Он помолчал. Потом задумчиво спросил:
— Тебе приходилось видеть у Маммеи лаодикейского епископа?
— Я видел его не раз.
— Ты наблюдал, как он разговаривает с Ганнисом о деньгах!
— О деньгах, отдаваемых в рост?
— Значит, все мы одинаковы. Христиане уже потеряли чистоту своего первоучения. Правда, епископ уверяет, что эти деньги принадлежат не ему, а церкви… Впрочем, он все-таки лучше разжиревших храмовых служителей превративших святилища Юпитера в мясные лавки, дурно пахнущие потрохами жертвенных животных. Рано или поздно варвары создадут какой-то другой мир, но наш осужден на гибель. Мой совет тебе: поспеши к своим и вспоминай иногда твоего несчастного римского друга.
Лицо поэта стало при этих словах таким печальным, что сердце у меня горестно сжалось…
5
Оставив поэта, я отправился еще раз побродить по городу. Приблизилось наконец время, когда я должен был не только расстаться с Вергилианом, но навеки покинуть тот мир, в котором жили его друзья — Дион Кассий, Маммея и другие.
На днях я разговаривал с ней.
Это случилось так. Однажды поздно ночью я вернулся в свою каморку и, встав на ложе, долго смотрел в окно на тускло поблескивавшие золотом колонны храмов.
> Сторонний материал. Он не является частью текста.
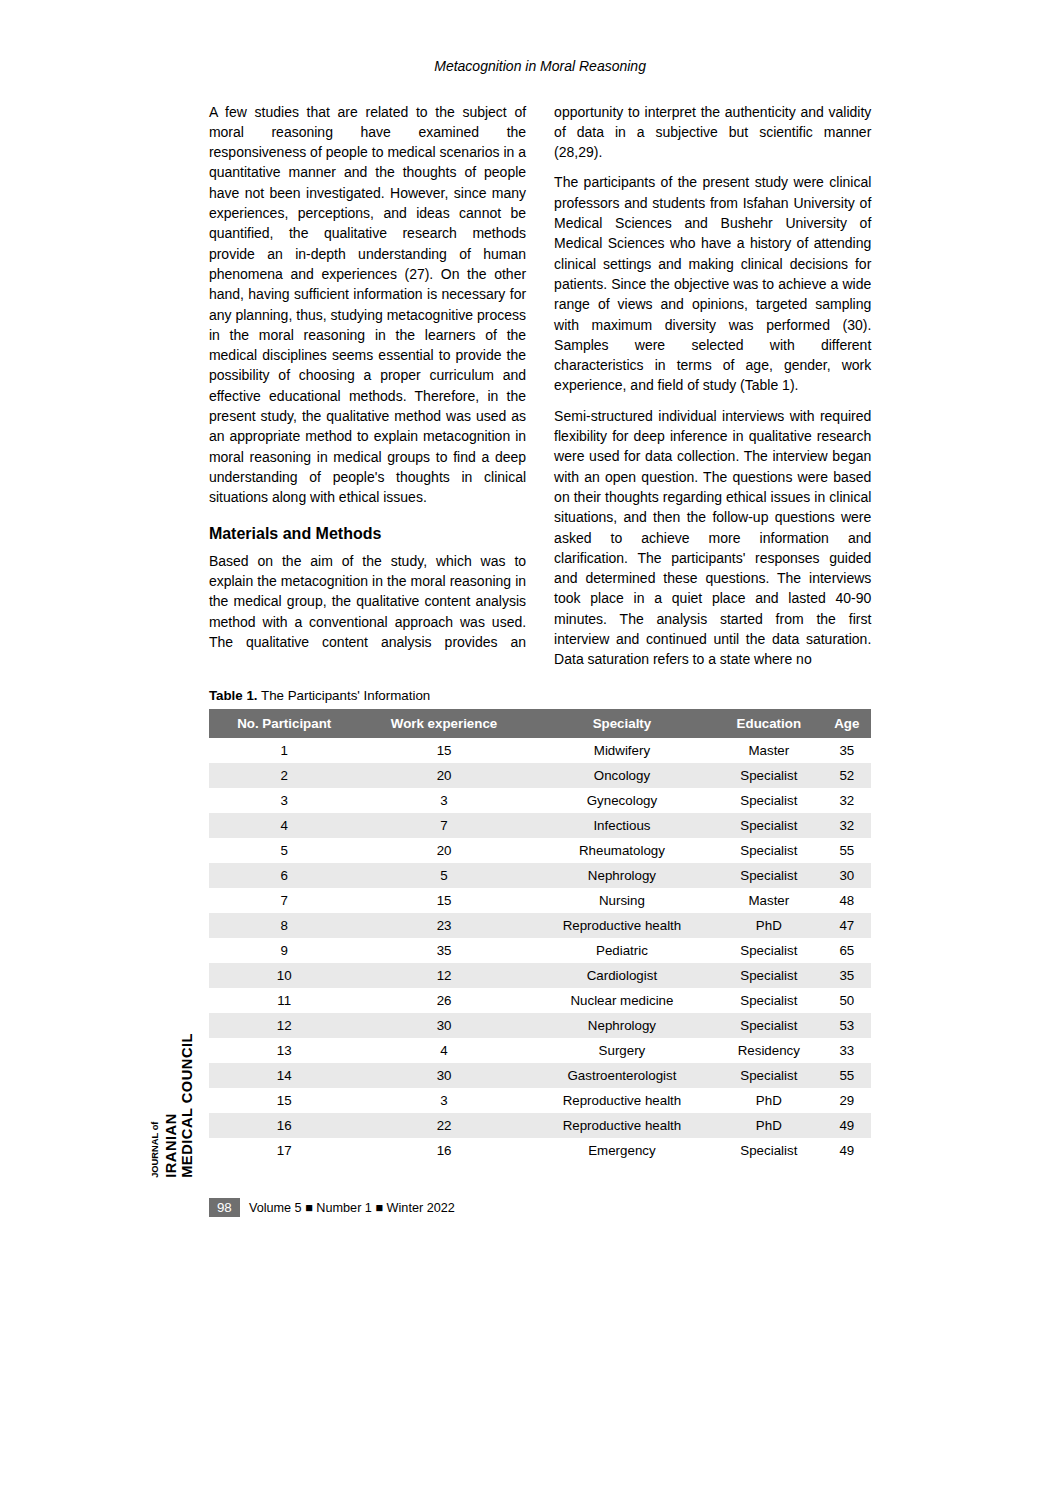Metacognition in Moral Reasoning
A few studies that are related to the subject of moral reasoning have examined the responsiveness of people to medical scenarios in a quantitative manner and the thoughts of people have not been investigated. However, since many experiences, perceptions, and ideas cannot be quantified, the qualitative research methods provide an in-depth understanding of human phenomena and experiences (27). On the other hand, having sufficient information is necessary for any planning, thus, studying metacognitive process in the moral reasoning in the learners of the medical disciplines seems essential to provide the possibility of choosing a proper curriculum and effective educational methods. Therefore, in the present study, the qualitative method was used as an appropriate method to explain metacognition in moral reasoning in medical groups to find a deep understanding of people's thoughts in clinical situations along with ethical issues.
Materials and Methods
Based on the aim of the study, which was to explain the metacognition in the moral reasoning in the medical group, the qualitative content analysis method with a conventional approach was used. The qualitative content analysis provides an opportunity to interpret the authenticity and validity of data in a subjective but scientific manner (28,29).
The participants of the present study were clinical professors and students from Isfahan University of Medical Sciences and Bushehr University of Medical Sciences who have a history of attending clinical settings and making clinical decisions for patients. Since the objective was to achieve a wide range of views and opinions, targeted sampling with maximum diversity was performed (30). Samples were selected with different characteristics in terms of age, gender, work experience, and field of study (Table 1).
Semi-structured individual interviews with required flexibility for deep inference in qualitative research were used for data collection. The interview began with an open question. The questions were based on their thoughts regarding ethical issues in clinical situations, and then the follow-up questions were asked to achieve more information and clarification. The participants' responses guided and determined these questions. The interviews took place in a quiet place and lasted 40-90 minutes. The analysis started from the first interview and continued until the data saturation. Data saturation refers to a state where no
Table 1. The Participants' Information
| No. Participant | Work experience | Specialty | Education | Age |
| --- | --- | --- | --- | --- |
| 1 | 15 | Midwifery | Master | 35 |
| 2 | 20 | Oncology | Specialist | 52 |
| 3 | 3 | Gynecology | Specialist | 32 |
| 4 | 7 | Infectious | Specialist | 32 |
| 5 | 20 | Rheumatology | Specialist | 55 |
| 6 | 5 | Nephrology | Specialist | 30 |
| 7 | 15 | Nursing | Master | 48 |
| 8 | 23 | Reproductive health | PhD | 47 |
| 9 | 35 | Pediatric | Specialist | 65 |
| 10 | 12 | Cardiologist | Specialist | 35 |
| 11 | 26 | Nuclear medicine | Specialist | 50 |
| 12 | 30 | Nephrology | Specialist | 53 |
| 13 | 4 | Surgery | Residency | 33 |
| 14 | 30 | Gastroenterologist | Specialist | 55 |
| 15 | 3 | Reproductive health | PhD | 29 |
| 16 | 22 | Reproductive health | PhD | 49 |
| 17 | 16 | Emergency | Specialist | 49 |
JOURNAL of
IRANIAN
MEDICAL COUNCIL
98 Volume 5 ■ Number 1 ■ Winter 2022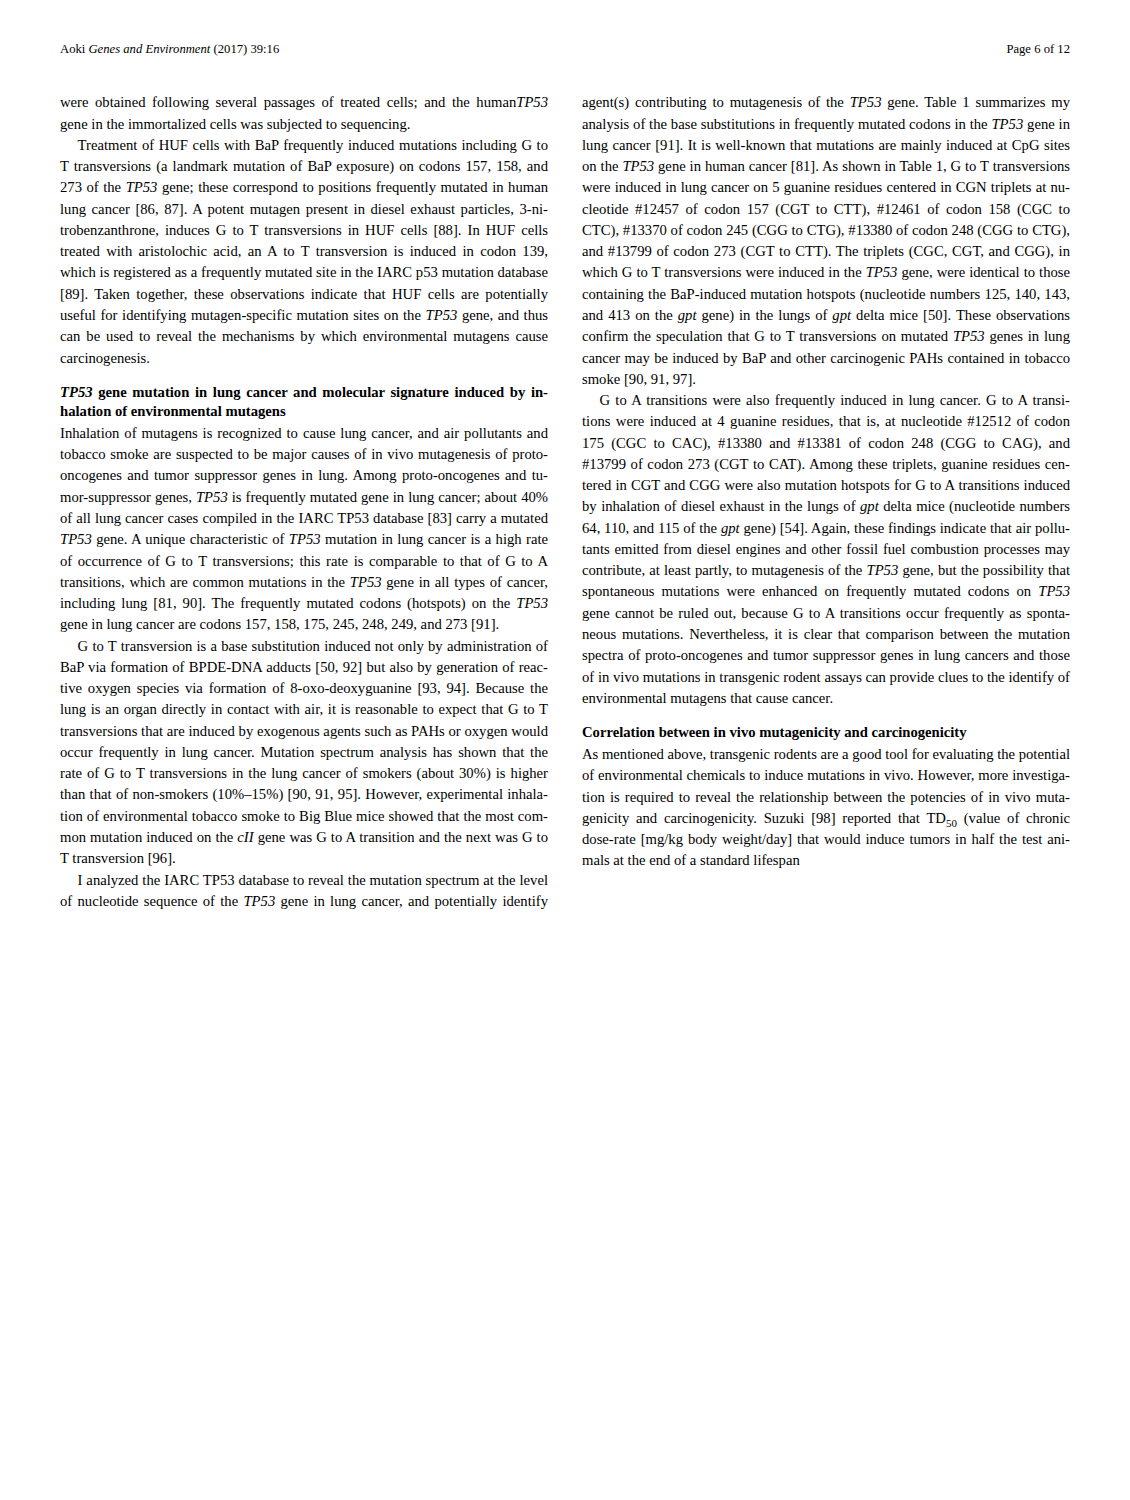Aoki Genes and Environment (2017) 39:16
Page 6 of 12
were obtained following several passages of treated cells; and the humanTP53 gene in the immortalized cells was subjected to sequencing.
Treatment of HUF cells with BaP frequently induced mutations including G to T transversions (a landmark mutation of BaP exposure) on codons 157, 158, and 273 of the TP53 gene; these correspond to positions frequently mutated in human lung cancer [86, 87]. A potent mutagen present in diesel exhaust particles, 3-nitrobenzanthrone, induces G to T transversions in HUF cells [88]. In HUF cells treated with aristolochic acid, an A to T transversion is induced in codon 139, which is registered as a frequently mutated site in the IARC p53 mutation database [89]. Taken together, these observations indicate that HUF cells are potentially useful for identifying mutagen-specific mutation sites on the TP53 gene, and thus can be used to reveal the mechanisms by which environmental mutagens cause carcinogenesis.
TP53 gene mutation in lung cancer and molecular signature induced by inhalation of environmental mutagens
Inhalation of mutagens is recognized to cause lung cancer, and air pollutants and tobacco smoke are suspected to be major causes of in vivo mutagenesis of proto-oncogenes and tumor suppressor genes in lung. Among proto-oncogenes and tumor-suppressor genes, TP53 is frequently mutated gene in lung cancer; about 40% of all lung cancer cases compiled in the IARC TP53 database [83] carry a mutated TP53 gene. A unique characteristic of TP53 mutation in lung cancer is a high rate of occurrence of G to T transversions; this rate is comparable to that of G to A transitions, which are common mutations in the TP53 gene in all types of cancer, including lung [81, 90]. The frequently mutated codons (hotspots) on the TP53 gene in lung cancer are codons 157, 158, 175, 245, 248, 249, and 273 [91].
G to T transversion is a base substitution induced not only by administration of BaP via formation of BPDE-DNA adducts [50, 92] but also by generation of reactive oxygen species via formation of 8-oxo-deoxyguanine [93, 94]. Because the lung is an organ directly in contact with air, it is reasonable to expect that G to T transversions that are induced by exogenous agents such as PAHs or oxygen would occur frequently in lung cancer. Mutation spectrum analysis has shown that the rate of G to T transversions in the lung cancer of smokers (about 30%) is higher than that of non-smokers (10%–15%) [90, 91, 95]. However, experimental inhalation of environmental tobacco smoke to Big Blue mice showed that the most common mutation induced on the cII gene was G to A transition and the next was G to T transversion [96].
I analyzed the IARC TP53 database to reveal the mutation spectrum at the level of nucleotide sequence of the TP53 gene in lung cancer, and potentially identify agent(s) contributing to mutagenesis of the TP53 gene. Table 1 summarizes my analysis of the base substitutions in frequently mutated codons in the TP53 gene in lung cancer [91]. It is well-known that mutations are mainly induced at CpG sites on the TP53 gene in human cancer [81]. As shown in Table 1, G to T transversions were induced in lung cancer on 5 guanine residues centered in CGN triplets at nucleotide #12457 of codon 157 (CGT to CTT), #12461 of codon 158 (CGC to CTC), #13370 of codon 245 (CGG to CTG), #13380 of codon 248 (CGG to CTG), and #13799 of codon 273 (CGT to CTT). The triplets (CGC, CGT, and CGG), in which G to T transversions were induced in the TP53 gene, were identical to those containing the BaP-induced mutation hotspots (nucleotide numbers 125, 140, 143, and 413 on the gpt gene) in the lungs of gpt delta mice [50]. These observations confirm the speculation that G to T transversions on mutated TP53 genes in lung cancer may be induced by BaP and other carcinogenic PAHs contained in tobacco smoke [90, 91, 97].
G to A transitions were also frequently induced in lung cancer. G to A transitions were induced at 4 guanine residues, that is, at nucleotide #12512 of codon 175 (CGC to CAC), #13380 and #13381 of codon 248 (CGG to CAG), and #13799 of codon 273 (CGT to CAT). Among these triplets, guanine residues centered in CGT and CGG were also mutation hotspots for G to A transitions induced by inhalation of diesel exhaust in the lungs of gpt delta mice (nucleotide numbers 64, 110, and 115 of the gpt gene) [54]. Again, these findings indicate that air pollutants emitted from diesel engines and other fossil fuel combustion processes may contribute, at least partly, to mutagenesis of the TP53 gene, but the possibility that spontaneous mutations were enhanced on frequently mutated codons on TP53 gene cannot be ruled out, because G to A transitions occur frequently as spontaneous mutations. Nevertheless, it is clear that comparison between the mutation spectra of proto-oncogenes and tumor suppressor genes in lung cancers and those of in vivo mutations in transgenic rodent assays can provide clues to the identify of environmental mutagens that cause cancer.
Correlation between in vivo mutagenicity and carcinogenicity
As mentioned above, transgenic rodents are a good tool for evaluating the potential of environmental chemicals to induce mutations in vivo. However, more investigation is required to reveal the relationship between the potencies of in vivo mutagenicity and carcinogenicity. Suzuki [98] reported that TD50 (value of chronic dose-rate [mg/kg body weight/day] that would induce tumors in half the test animals at the end of a standard lifespan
В портиках висели на бронзовых цепочках зажженные светильники. Оттуда доносился глухой гул голосов, шорох сандалий. Там бродили беззаботные люди, смеялись женщины. Но мне ничего не оставалось, как лечь спать, что я и сделал и по молодости лет тотчас уснул. Однако вскоре меня разбудили. Кто-то без всякой пощады тряс меня за плечо:
— Проснись, соня!
Я открыл глаза и, к своему удивлению, увидел, что у ложе стоит черноволосая рабыня Лолла с бронзовым светильником в руке. Я не знал, что подумать.
— Ты пришла ко мне?
Мои руки потянулись к ней, но девица нахмурила брови.
— У бездельников только одно в голове. Оставь меня в покое!
— Зачем же ты явилась?
— Меня прислала госпожа.
Мой сон рассеялся как дым, я сел на ложе.
— Госпожа?
— Да, госпожа. Когда у нас бессонница, и нам не спится, и мы не знаем, как убить время, то мы, видишь ли, читаем, пока не сомкнутся вежды. Но вот в чем беда… Я поставлю светильник на пол…
Я слушал Лоллу с открытым ртом.
— В чем беда?
— В том, что запропастилась где-то книга, которая нужна госпоже.
Трудно было понять что-либо в этой болтовне.
— Какая книга?
— Гекзаметры, что сочинил Вергилиан.
— Он никогда не сочинял гекзаметров. Ты хочешь сказать — хореямбы?
— Это все равно, разница невелика. Но госпожа моя во что бы то ни стало хочет получить книгу.
— Где Вергилиан?
— Разве найдешь твоего Вергилиана.
— Тогда обратись к библиотекарю Олимпиодору.
— Я уже была у него.
— И что же?
— Старик перерыл все книгохранилище, но так и не нашел книгу. Будь добр, сходи туда и отыщи свиток. Госпожа готова выцарапать мне глаза. А что я могу поделать?
— Кажется, я помню, где лежат «Элегии» Вергилиана.
Лолла захлопала в ладоши.
— Так и говорила госпожа. «Элегии»…
Я погладил рабыню по смуглой щеке.
— Только ты должна пойти со мною. У меня ведь нет масла в светильнике.
— Хорошо. Однако без глупостей. Мне не до твоих нежностей сейчас. Никому не хочется молоть пшеницу в дальней деревне на ручных жерновах.
Я спустил ноги на каменный пол, завязал сандалии, и мы пошли с Лоллой в тот конец дома, где находилась библиотека. Дорогой я пытался приласкать Лоллу, но она ударила меня по руке.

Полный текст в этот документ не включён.